1700: Denmark, Riga and Narva 

Frederik IV of Denmark–Norway directed his first attack against Sweden's ally Holstein-Gottorp. In March 1700, a Danish army laid siege to Tönning. Simultaneously, Augustus II's forces advanced through Swedish Livonia, captured Dünamünde and laid siege to Riga.

Charles XII of Sweden first focused on attacking Denmark. The Swedish navy was able to outmaneuver the Danish Sound blockade and deploy an army near the Danish capital, Copenhagen. At the same time, a combined Anglo-Dutch fleet had also set course towards Denmark. Together with the Swedish fleet, they carried out a bombardment of Copenhagen from 20 to 26 July.
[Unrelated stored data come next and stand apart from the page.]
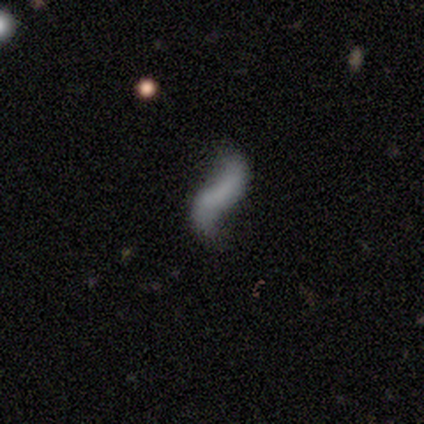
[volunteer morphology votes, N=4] smooth-or-featured: featured or disk: 100% | smooth: 0% | star or artifact: 0%
  disk-edge-on: no: 100% | yes: 0%
    bar: no: 50% | strong: 25% | weak: 25%
    has-spiral-arms: yes: 100% | no: 0%
      spiral-winding: loose: 100% | tight: 0% | medium: 0%
      spiral-arm-count: 2: 100% | 1: 0% | 3: 0% | 4: 0% | more than 4: 0% | can't tell: 0%
    bulge-size: none: 75% | small: 25% | dominant: 0% | large: 0% | moderate: 0%
  merging: none: 75% | minor disturbance: 25% | major disturbance: 0% | merger: 0%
This surprise move and pressure by the Maritime Powers (England and the Dutch Republic) forced Denmark–Norway to withdraw from the war in August 1700 according to the terms of the Peace of Travendal.

Charles XII was now able to speedily deploy his army to the eastern coast of the Baltic Sea and face his remaining enemies: besides the army of Augustus II in Livonia, an army of Russian tsar Peter I was already on its way to invade Swedish Ingria, where it laid siege to Narva in October. In November, the Russian and Swedish armies met at the First Battle of Narva where the Russians suffered a crushing defeat.

After the dissolution of the first coalition through the peace of Travendal and with the victory at Narva; the Swedish chancellor, Benedict Oxenstjerna, attempted to use the bidding for the favour of Sweden by France and the Maritime Powers (then on the eve of the War of the Spanish Succession) to end the war and make Charles an arbiter of Europe.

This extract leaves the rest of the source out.